__Records shown__

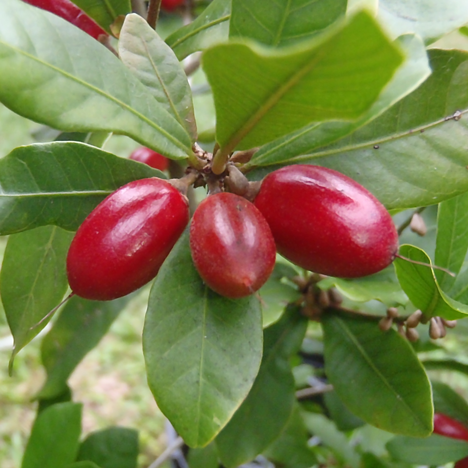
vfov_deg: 38.3
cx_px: 158
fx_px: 673
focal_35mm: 44
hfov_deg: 37.9
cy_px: 232
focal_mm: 6.64
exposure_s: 1/500
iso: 800
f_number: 4.7
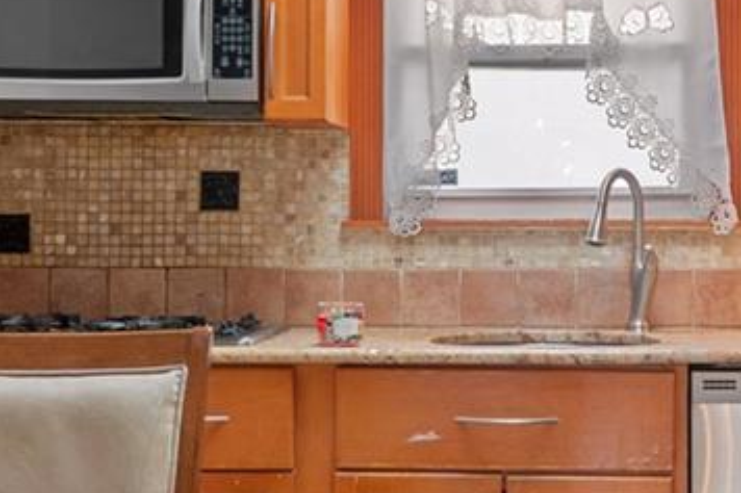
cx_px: 558
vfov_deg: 19.7
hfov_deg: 28.8
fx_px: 1420
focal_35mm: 69
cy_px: 190
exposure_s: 1/1.67
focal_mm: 12
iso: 250
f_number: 8
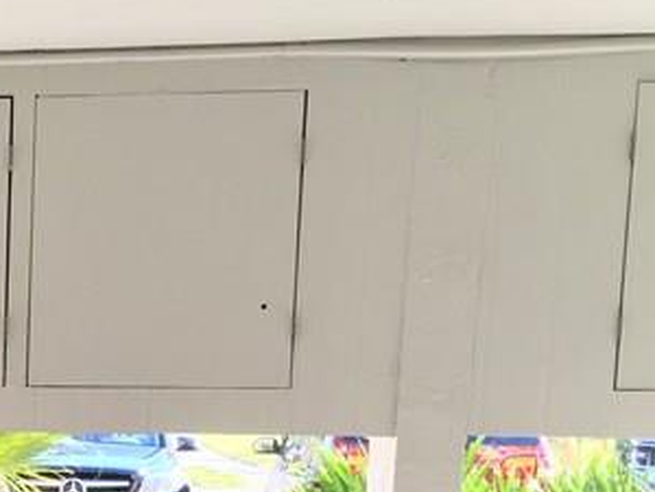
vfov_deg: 14.4
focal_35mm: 99
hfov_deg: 18.1
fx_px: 1873
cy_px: 614
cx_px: -266
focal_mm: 4.15
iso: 32
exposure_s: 1/120
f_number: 2.2
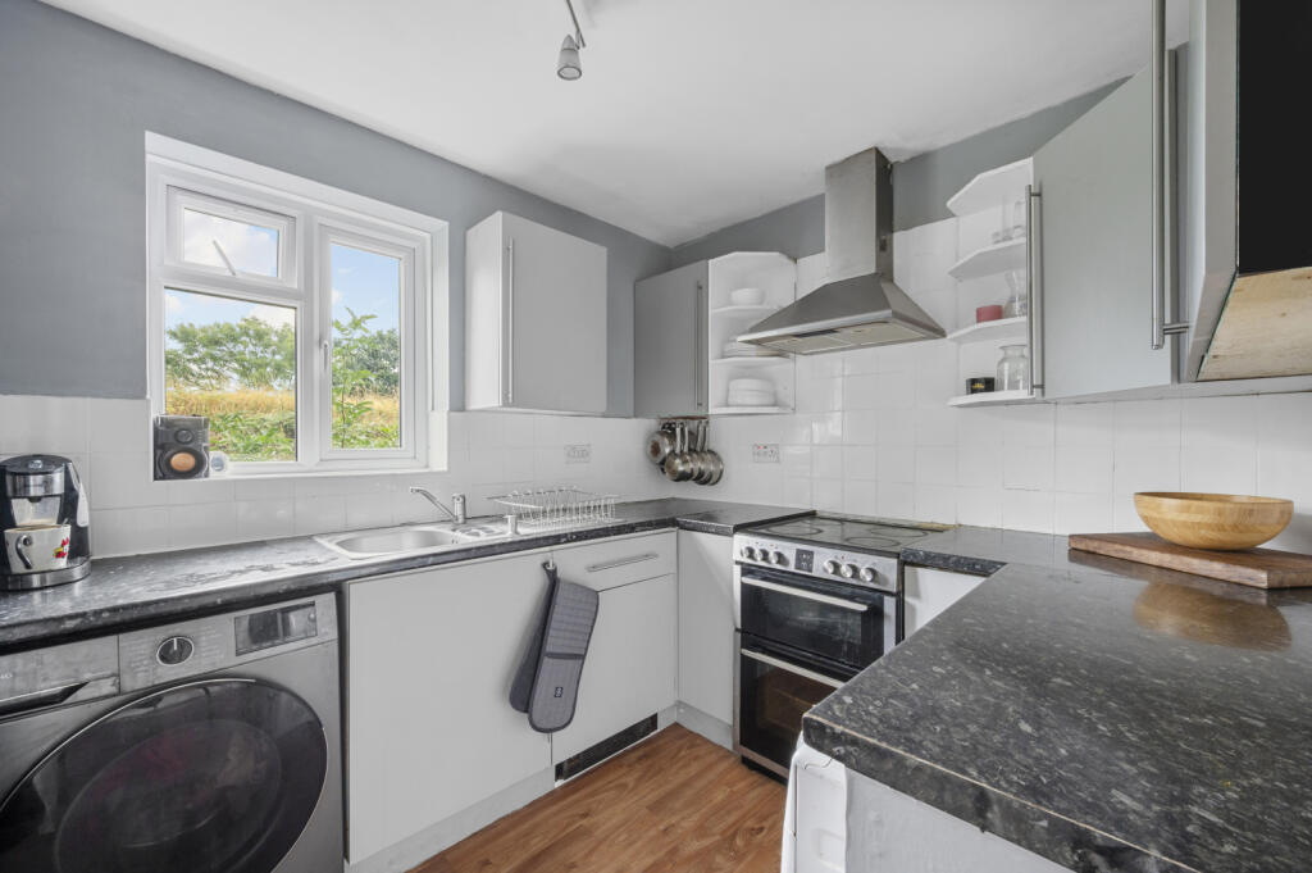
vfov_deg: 81.1
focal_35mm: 14
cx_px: 656
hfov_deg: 104.3
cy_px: 436
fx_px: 510
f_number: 16
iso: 200
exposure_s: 3
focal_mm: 14
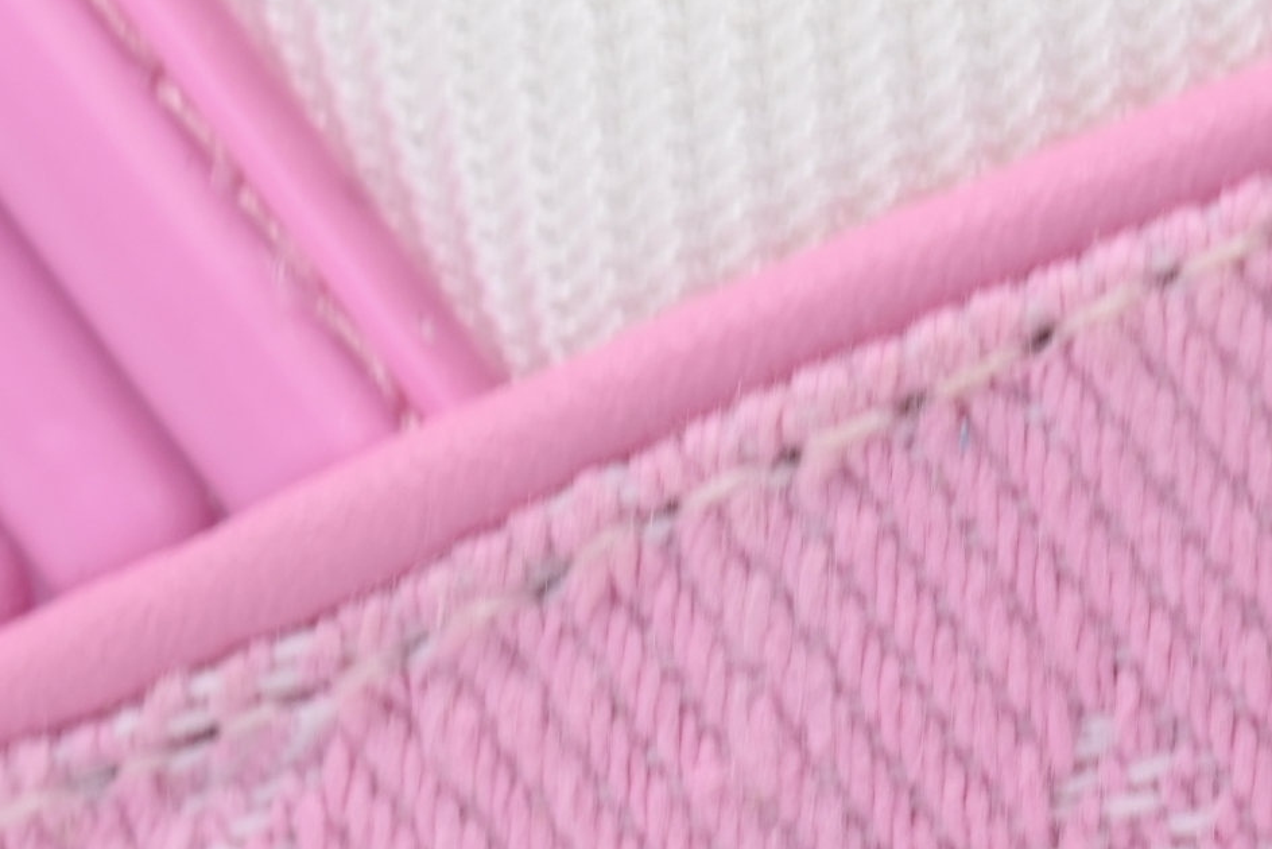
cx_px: 1164
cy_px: 980
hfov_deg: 4.5
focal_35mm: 459
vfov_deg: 3.0
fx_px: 16222
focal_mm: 105
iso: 400
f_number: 11
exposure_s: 1/100
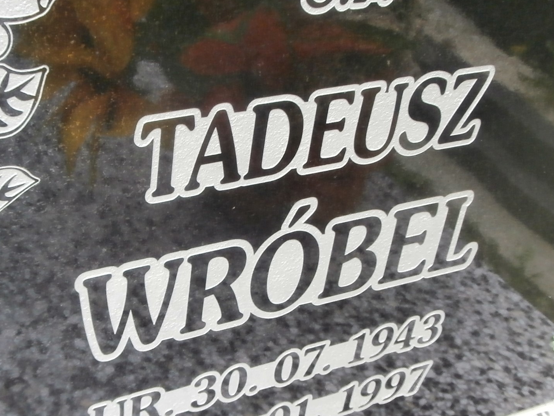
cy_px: 235
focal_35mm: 63
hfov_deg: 30.6
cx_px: 201
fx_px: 1008
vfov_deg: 23.3
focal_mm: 5.36
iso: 125
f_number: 3.5
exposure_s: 1/60
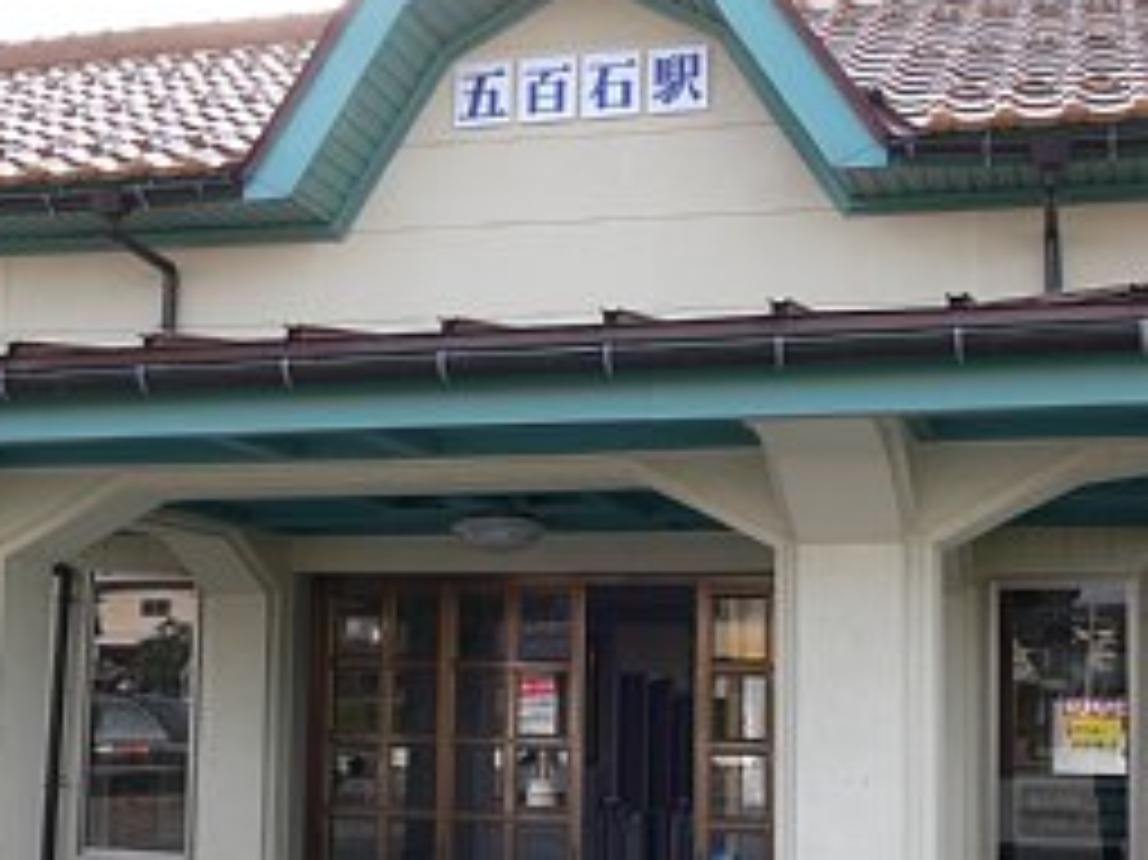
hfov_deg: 34.9
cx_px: 617
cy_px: 464
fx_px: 1823
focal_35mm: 55
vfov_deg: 26.5
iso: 80
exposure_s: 1/100
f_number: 4.5
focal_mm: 7.4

__Problem description__
Copy the lines above exactly. Do not include pictures.

__Worked solution__
vfov_deg: 38.3
cx_px: 158
fx_px: 673
focal_35mm: 44
hfov_deg: 37.9
cy_px: 232
focal_mm: 6.64
exposure_s: 1/500
iso: 800
f_number: 4.7
cx_px: 558
vfov_deg: 19.7
hfov_deg: 28.8
fx_px: 1420
focal_35mm: 69
cy_px: 190
exposure_s: 1/1.67
focal_mm: 12
iso: 250
f_number: 8
vfov_deg: 14.4
focal_35mm: 99
hfov_deg: 18.1
fx_px: 1873
cy_px: 614
cx_px: -266
focal_mm: 4.15
iso: 32
exposure_s: 1/120
f_number: 2.2
vfov_deg: 81.1
focal_35mm: 14
cx_px: 656
hfov_deg: 104.3
cy_px: 436
fx_px: 510
f_number: 16
iso: 200
exposure_s: 3
focal_mm: 14
cx_px: 1164
cy_px: 980
hfov_deg: 4.5
focal_35mm: 459
vfov_deg: 3.0
fx_px: 16222
focal_mm: 105
iso: 400
f_number: 11
exposure_s: 1/100
cy_px: 235
focal_35mm: 63
hfov_deg: 30.6
cx_px: 201
fx_px: 1008
vfov_deg: 23.3
focal_mm: 5.36
iso: 125
f_number: 3.5
exposure_s: 1/60
hfov_deg: 34.9
cx_px: 617
cy_px: 464
fx_px: 1823
focal_35mm: 55
vfov_deg: 26.5
iso: 80
exposure_s: 1/100
f_number: 4.5
focal_mm: 7.4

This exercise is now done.